PROMPT 1: In the site report summary, what sustained rate did Triumf/UBC reach on the 10 Gbps link to CERN?
PROMPT 2: Summarize the site report summary in two sentences.

EXCERPT TO READ:
——

Specific points that have been raised by the
laboratories in their respective site report,
in no particular order:
- Oxford University Particle Physics: plans are to continue
network security and reduce number of Operating Systems. Problems
are the choice for laptops and Red Hat version.
- IN2P3: There are no on-site users, no accelerators or experiments.
All resources are shared and common, except for a small dedicated
grid testbed for software development.
- SLAC: BaBar experiment has resumed data taking in September.
This was seen as a good startup at high rates. They are converting
to a new computing model: Babar events are stored in Root, but
conditions and some metadata are still based on Objectivity.
- Triumf/UBC is the first HEP site to install a large blade cluster
(WestGrid). They are involved in the 10 Gbps link to CERN and achieved
5.5 Gbps sustained.
- LAL: an important issue they have to address is about home
machines connecting to the Lab, despite the instructions that are
provided.
- RAL: they have a new helpdesk, replacing Remedy by Request
Tracker. Outstanding issues are many new developments and services,
P4 Xeon experience giving poor performance, and the Red Hat support
policy.
- GSI: AIX and Windows servers (mail, DHCP, DNS) are being
migrated to Linux.
- BNL: Their future plans are the expansion of the Linux farm,
more scalable solutions for file serving (Panasys, dCache), and to
provide grid services (US Atlas Grid Testbed).
- DESY: Linux will be based on SuSE (mainly on user demand): new
setup routines are being prepared, and new central software
distribution concept will be defined (no longer AFS based). For
future releases, they are considering Debian as well. Grid
activities: centrally supported pool (EDG 1.4) for all Hera groups,
based on SuSE (all tools ported). DESY is a cooperating member of
EGEE, and a founding member of dGrid.
- Jefferson Lab: future plans are standard windows builds
(server, IIS server, desktop, laptop), backup migration to Reliaty,
ssh v2 study. They will continue development for JASMine (batch
farm management and monitoring).
- NIKHEF: they have phased out HP, SGI, and SuSE (keeping only
Solaris and Red Hat Linux). Some parts of the network
infrastructure in the Computer Center have been migrated to Gigabit
Ethernet. They provide a development and application testbed for EDG
(140 nodes, 5 TB), contributing to data challenges of D0 and LHC
experiments. They will be involved in LCG and EGEE.

——

GIVEN ENTRIES:
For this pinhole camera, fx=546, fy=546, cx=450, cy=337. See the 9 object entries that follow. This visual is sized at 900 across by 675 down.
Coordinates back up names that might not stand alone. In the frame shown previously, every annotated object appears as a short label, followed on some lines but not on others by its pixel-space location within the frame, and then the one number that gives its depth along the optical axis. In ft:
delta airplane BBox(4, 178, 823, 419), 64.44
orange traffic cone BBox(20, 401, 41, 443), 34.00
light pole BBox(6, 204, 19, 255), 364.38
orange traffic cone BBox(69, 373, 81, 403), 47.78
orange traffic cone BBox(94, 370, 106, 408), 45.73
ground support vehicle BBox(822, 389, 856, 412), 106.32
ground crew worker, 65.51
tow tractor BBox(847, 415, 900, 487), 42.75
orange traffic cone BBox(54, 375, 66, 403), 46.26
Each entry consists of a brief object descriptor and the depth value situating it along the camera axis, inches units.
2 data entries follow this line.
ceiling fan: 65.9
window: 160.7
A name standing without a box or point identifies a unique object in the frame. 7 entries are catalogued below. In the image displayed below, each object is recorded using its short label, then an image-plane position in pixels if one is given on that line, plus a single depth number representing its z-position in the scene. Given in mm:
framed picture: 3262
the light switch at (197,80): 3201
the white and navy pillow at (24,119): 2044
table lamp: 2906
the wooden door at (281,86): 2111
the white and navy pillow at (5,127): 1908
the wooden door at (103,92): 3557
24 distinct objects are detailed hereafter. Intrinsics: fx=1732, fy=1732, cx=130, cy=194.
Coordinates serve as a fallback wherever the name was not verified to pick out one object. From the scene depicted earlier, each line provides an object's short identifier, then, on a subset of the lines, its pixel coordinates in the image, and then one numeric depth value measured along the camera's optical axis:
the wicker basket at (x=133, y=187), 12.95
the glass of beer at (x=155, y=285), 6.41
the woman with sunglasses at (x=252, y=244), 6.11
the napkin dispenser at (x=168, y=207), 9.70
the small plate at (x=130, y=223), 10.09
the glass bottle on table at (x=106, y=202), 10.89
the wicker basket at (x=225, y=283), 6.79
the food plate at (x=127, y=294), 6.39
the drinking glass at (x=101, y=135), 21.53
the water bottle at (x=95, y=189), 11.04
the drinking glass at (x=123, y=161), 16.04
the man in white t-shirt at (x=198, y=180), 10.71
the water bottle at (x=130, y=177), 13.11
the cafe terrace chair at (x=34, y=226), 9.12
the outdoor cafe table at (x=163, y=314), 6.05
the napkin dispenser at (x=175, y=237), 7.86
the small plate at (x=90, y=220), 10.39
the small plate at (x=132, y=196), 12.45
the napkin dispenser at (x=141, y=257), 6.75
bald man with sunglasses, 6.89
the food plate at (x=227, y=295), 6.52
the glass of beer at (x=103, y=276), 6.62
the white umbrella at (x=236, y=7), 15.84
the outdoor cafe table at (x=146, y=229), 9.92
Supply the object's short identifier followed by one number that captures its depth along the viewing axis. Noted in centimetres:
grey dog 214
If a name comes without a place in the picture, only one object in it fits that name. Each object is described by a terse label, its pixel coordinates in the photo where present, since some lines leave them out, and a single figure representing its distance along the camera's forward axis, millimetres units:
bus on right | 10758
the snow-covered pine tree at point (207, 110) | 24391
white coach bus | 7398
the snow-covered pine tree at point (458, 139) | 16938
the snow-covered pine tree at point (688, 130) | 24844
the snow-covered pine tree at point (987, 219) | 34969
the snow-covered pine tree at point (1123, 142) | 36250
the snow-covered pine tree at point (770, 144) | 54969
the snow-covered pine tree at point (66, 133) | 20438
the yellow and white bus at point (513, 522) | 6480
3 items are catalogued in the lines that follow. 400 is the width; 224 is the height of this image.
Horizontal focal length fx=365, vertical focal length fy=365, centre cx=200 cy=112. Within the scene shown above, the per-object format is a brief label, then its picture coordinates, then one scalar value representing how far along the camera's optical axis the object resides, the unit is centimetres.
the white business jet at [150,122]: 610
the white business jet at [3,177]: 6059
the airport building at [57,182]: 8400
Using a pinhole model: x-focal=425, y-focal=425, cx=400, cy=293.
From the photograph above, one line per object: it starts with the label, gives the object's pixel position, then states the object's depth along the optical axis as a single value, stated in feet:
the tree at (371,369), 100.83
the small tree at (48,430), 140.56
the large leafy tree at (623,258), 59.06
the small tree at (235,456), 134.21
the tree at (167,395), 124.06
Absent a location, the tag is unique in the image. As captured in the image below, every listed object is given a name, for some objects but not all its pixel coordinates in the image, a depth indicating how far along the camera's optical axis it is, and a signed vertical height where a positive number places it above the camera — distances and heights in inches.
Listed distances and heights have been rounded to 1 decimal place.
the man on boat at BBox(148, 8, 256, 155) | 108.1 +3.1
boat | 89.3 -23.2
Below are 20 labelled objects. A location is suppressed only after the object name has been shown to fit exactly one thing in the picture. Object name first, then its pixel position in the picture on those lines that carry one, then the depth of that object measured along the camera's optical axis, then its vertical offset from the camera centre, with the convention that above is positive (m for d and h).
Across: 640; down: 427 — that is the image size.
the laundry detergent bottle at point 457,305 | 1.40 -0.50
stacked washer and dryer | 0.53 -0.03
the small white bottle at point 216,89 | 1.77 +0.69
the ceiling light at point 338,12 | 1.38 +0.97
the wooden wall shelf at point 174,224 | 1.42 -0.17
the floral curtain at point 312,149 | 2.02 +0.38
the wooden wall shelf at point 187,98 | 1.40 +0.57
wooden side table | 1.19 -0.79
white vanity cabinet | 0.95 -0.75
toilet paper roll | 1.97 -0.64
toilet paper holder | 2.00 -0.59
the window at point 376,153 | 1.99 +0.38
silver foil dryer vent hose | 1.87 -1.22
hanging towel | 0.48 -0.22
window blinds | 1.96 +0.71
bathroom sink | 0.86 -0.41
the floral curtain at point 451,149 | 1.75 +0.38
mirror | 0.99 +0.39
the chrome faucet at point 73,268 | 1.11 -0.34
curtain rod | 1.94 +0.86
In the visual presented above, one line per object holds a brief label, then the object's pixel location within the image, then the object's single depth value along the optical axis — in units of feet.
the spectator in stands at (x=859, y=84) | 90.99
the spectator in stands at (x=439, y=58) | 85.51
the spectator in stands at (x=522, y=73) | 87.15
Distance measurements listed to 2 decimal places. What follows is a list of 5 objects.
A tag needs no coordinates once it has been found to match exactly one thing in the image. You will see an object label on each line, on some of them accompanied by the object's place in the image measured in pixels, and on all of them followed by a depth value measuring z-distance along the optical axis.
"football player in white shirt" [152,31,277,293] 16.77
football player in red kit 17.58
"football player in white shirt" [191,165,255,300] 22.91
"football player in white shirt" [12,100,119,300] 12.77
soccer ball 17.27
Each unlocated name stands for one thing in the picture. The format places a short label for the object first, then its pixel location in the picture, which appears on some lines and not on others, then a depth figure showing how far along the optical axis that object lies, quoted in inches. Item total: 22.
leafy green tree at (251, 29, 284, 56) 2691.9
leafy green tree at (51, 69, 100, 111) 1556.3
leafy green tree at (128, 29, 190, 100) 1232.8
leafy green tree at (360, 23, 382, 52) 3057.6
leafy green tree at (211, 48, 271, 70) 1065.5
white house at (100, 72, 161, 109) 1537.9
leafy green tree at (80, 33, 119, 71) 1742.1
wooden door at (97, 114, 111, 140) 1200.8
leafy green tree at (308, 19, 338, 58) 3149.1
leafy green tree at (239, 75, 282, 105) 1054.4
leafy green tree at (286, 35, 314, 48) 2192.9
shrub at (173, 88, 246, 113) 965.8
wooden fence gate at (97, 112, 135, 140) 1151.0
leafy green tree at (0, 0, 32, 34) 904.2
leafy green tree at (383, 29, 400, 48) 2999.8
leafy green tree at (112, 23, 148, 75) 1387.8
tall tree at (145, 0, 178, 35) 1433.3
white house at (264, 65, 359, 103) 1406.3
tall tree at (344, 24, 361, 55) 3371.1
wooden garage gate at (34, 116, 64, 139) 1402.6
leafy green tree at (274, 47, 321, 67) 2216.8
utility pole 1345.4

——

EXERCISE OUTPUT 1: 5.5 Gbps

EXERCISE OUTPUT 2: The summary lists points that laboratories raised in their site reports, in no particular order, covering Oxford, IN2P3, SLAC, Triumf/UBC, LAL, RAL, GSI, BNL, DESY, Jefferson Lab and NIKHEF. These points cover operating system choices and migrations, network links and infrastructure, new computing models, and grid work such as testbeds and involvement in EDG, EGEE and LCG.